• **Job**
Copy out the lines of the material between the line holding "scientific name: Scleroderma citrinum" and the line holding "common name: Eastern skunk cabbage", inclusive, leaving every line unchanged.

• **The input**

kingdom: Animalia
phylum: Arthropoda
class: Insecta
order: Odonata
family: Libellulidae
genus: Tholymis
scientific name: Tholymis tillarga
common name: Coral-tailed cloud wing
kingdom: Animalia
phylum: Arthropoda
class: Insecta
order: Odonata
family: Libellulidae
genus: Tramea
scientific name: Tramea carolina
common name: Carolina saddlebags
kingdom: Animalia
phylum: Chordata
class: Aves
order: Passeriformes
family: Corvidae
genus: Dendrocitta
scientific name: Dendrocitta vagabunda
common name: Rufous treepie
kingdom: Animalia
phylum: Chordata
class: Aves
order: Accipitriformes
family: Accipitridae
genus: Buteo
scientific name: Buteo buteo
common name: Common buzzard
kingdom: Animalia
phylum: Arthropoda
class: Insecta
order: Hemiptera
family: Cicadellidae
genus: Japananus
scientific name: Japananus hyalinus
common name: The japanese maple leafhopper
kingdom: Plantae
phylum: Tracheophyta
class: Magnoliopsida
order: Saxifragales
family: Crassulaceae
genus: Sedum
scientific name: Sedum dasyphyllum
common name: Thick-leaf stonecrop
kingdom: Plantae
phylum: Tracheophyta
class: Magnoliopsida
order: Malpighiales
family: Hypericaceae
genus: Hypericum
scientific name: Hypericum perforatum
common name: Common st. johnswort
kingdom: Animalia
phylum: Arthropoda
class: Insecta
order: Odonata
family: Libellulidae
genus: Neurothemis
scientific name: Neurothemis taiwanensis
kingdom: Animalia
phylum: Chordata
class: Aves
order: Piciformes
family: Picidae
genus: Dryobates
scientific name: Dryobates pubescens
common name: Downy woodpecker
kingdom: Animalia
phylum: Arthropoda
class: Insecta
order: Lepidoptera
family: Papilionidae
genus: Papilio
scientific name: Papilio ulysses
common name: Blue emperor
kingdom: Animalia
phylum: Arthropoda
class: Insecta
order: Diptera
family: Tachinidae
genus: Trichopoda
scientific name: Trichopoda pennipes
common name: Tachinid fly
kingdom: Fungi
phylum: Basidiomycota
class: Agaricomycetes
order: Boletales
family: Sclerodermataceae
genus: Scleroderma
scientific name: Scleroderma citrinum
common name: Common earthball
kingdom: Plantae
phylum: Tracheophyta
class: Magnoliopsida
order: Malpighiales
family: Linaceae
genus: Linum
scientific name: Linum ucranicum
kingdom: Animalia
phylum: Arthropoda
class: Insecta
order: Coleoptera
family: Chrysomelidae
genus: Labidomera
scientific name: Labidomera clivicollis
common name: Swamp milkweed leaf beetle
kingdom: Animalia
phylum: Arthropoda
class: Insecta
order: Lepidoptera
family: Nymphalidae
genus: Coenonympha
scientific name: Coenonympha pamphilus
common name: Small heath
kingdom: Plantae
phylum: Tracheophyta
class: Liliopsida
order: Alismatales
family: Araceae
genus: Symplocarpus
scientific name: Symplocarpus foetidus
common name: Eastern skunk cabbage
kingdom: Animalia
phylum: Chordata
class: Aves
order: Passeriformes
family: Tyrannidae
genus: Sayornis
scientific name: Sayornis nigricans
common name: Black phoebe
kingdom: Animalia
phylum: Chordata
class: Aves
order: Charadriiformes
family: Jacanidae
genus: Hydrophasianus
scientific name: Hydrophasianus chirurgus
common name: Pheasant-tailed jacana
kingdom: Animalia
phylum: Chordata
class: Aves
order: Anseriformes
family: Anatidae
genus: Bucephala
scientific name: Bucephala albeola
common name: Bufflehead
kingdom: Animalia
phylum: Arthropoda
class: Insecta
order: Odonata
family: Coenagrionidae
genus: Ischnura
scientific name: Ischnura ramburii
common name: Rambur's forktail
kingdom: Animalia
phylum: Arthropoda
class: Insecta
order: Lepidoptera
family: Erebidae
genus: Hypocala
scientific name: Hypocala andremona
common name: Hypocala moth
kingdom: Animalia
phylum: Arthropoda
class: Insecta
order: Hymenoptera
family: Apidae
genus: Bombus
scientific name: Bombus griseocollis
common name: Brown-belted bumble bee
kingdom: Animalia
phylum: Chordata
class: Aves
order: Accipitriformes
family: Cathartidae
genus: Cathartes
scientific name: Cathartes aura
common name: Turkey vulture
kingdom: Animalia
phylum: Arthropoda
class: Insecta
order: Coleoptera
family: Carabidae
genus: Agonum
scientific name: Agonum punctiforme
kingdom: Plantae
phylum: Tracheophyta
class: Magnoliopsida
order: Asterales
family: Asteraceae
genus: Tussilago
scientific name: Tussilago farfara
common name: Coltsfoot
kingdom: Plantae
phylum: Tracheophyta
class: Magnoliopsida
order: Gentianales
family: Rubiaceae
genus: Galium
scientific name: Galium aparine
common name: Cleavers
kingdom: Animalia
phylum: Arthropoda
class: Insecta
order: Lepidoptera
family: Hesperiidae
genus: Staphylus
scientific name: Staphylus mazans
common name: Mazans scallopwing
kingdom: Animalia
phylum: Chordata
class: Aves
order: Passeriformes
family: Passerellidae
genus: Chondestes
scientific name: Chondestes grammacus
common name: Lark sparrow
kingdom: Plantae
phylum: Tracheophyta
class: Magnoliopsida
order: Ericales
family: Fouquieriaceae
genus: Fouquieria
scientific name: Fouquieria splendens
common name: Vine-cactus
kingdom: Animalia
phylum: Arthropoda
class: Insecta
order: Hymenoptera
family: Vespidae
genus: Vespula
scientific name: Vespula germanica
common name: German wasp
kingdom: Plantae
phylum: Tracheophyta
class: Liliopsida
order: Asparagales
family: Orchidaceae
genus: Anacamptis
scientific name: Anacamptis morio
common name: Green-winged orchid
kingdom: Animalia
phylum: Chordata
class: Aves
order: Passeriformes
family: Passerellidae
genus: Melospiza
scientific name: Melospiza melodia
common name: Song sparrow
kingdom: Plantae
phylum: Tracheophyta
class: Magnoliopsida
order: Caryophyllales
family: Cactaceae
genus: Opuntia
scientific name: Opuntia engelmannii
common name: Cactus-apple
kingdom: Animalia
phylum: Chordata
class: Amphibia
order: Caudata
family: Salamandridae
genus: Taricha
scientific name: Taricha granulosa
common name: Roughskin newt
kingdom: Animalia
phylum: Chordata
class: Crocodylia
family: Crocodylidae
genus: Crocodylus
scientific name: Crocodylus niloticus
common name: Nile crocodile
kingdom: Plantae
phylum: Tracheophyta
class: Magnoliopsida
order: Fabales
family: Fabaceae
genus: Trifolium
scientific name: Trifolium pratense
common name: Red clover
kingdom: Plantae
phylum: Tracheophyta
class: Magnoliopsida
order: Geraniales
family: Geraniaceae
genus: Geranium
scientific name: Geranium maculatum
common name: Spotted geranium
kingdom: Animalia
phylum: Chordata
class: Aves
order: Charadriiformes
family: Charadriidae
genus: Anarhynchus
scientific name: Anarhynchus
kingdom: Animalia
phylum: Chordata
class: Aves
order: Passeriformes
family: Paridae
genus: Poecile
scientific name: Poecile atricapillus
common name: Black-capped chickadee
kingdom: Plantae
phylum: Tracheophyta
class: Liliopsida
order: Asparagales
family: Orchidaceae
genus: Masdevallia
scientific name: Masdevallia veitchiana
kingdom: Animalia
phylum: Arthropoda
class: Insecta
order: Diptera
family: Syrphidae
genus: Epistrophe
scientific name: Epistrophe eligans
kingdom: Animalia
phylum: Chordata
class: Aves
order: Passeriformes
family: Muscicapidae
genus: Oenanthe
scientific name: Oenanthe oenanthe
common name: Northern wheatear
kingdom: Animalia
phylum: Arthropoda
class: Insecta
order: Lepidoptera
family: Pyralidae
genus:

• **The answer**
scientific name: Scleroderma citrinum
common name: Common earthball
kingdom: Plantae
phylum: Tracheophyta
class: Magnoliopsida
order: Malpighiales
family: Linaceae
genus: Linum
scientific name: Linum ucranicum
kingdom: Animalia
phylum: Arthropoda
class: Insecta
order: Coleoptera
family: Chrysomelidae
genus: Labidomera
scientific name: Labidomera clivicollis
common name: Swamp milkweed leaf beetle
kingdom: Animalia
phylum: Arthropoda
class: Insecta
order: Lepidoptera
family: Nymphalidae
genus: Coenonympha
scientific name: Coenonympha pamphilus
common name: Small heath
kingdom: Plantae
phylum: Tracheophyta
class: Liliopsida
order: Alismatales
family: Araceae
genus: Symplocarpus
scientific name: Symplocarpus foetidus
common name: Eastern skunk cabbage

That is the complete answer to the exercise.